Stored data entries

____________

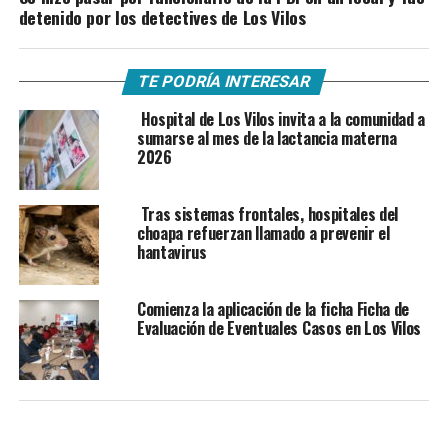
detenido por los detectives de Los Vilos
TE PODRÍA INTERESAR
Hospital de Los Vilos invita a la comunidad a
sumarse al mes de la lactancia materna
2026
Tras sistemas frontales, hospitales del
choapa refuerzan llamado a prevenir el
hantavirus
Comienza la aplicación de la ficha Ficha de
Evaluación de Eventuales Casos en Los Vilos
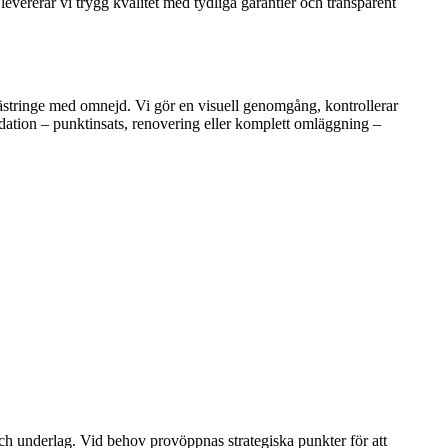
ererar vi trygg kvalitet med tydliga garantier och transparent
 Lästringe med omnejd. Vi gör en visuell genomgång, kontrollerar
dation – punktinsats, renovering eller komplett omläggning –
och underlag. Vid behov provöppnas strategiska punkter för att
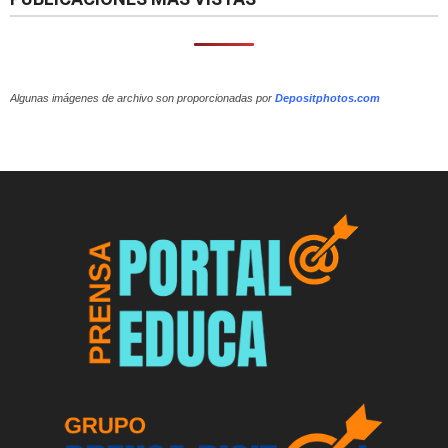
Algunas imágenes de archivo son proporcionadas por
Depositphotos.com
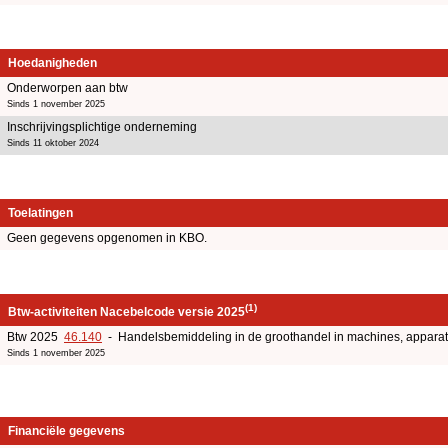
Hoedanigheden
Onderworpen aan btw
Sinds 1 november 2025
Inschrijvingsplichtige onderneming
Sinds 11 oktober 2024
Toelatingen
Geen gegevens opgenomen in KBO.
(1)
Btw-activiteiten Nacebelcode versie 2025
Btw 2025
46.140
- Handelsbemiddeling in de groothandel in machines, apparate
Sinds 1 november 2025
Financiële gegevens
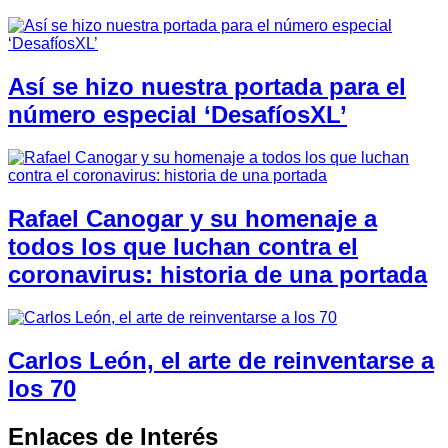
Así se hizo nuestra portada para el
número especial ‘DesafíosXL’
Rafael Canogar y su homenaje a
todos los que luchan contra el
coronavirus: historia de una portada
Carlos León, el arte de reinventarse a
los 70
Enlaces de Interés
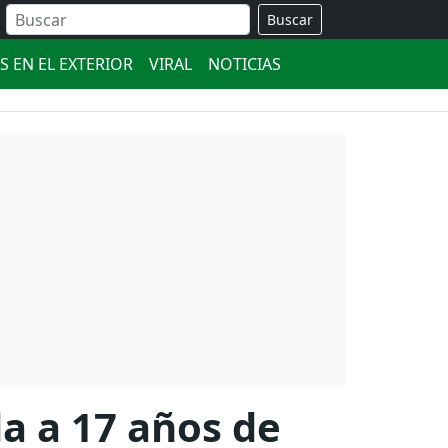
Buscar
S EN EL EXTERIOR
VIRAL
NOTICIAS
da a 17 años de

____________

About this exercise
In the records above, the lines from the one containing "Onderworpen aan btw" through the last line are to be written out exactly, both ends included and pictures omitted.

Solution to the problem
Onderworpen aan btw
Sinds 1 november 2025
Inschrijvingsplichtige onderneming
Sinds 11 oktober 2024
Toelatingen
Geen gegevens opgenomen in KBO.
(1)
Btw-activiteiten Nacebelcode versie 2025
Btw 2025
46.140
- Handelsbemiddeling in de groothandel in machines, apparate
Sinds 1 november 2025
Financiële gegevens
Así se hizo nuestra portada para el
número especial ‘DesafíosXL’
Rafael Canogar y su homenaje a
todos los que luchan contra el
coronavirus: historia de una portada
Carlos León, el arte de reinventarse a
los 70
Enlaces de Interés
Buscar
S EN EL EXTERIOR
VIRAL
NOTICIAS
da a 17 años de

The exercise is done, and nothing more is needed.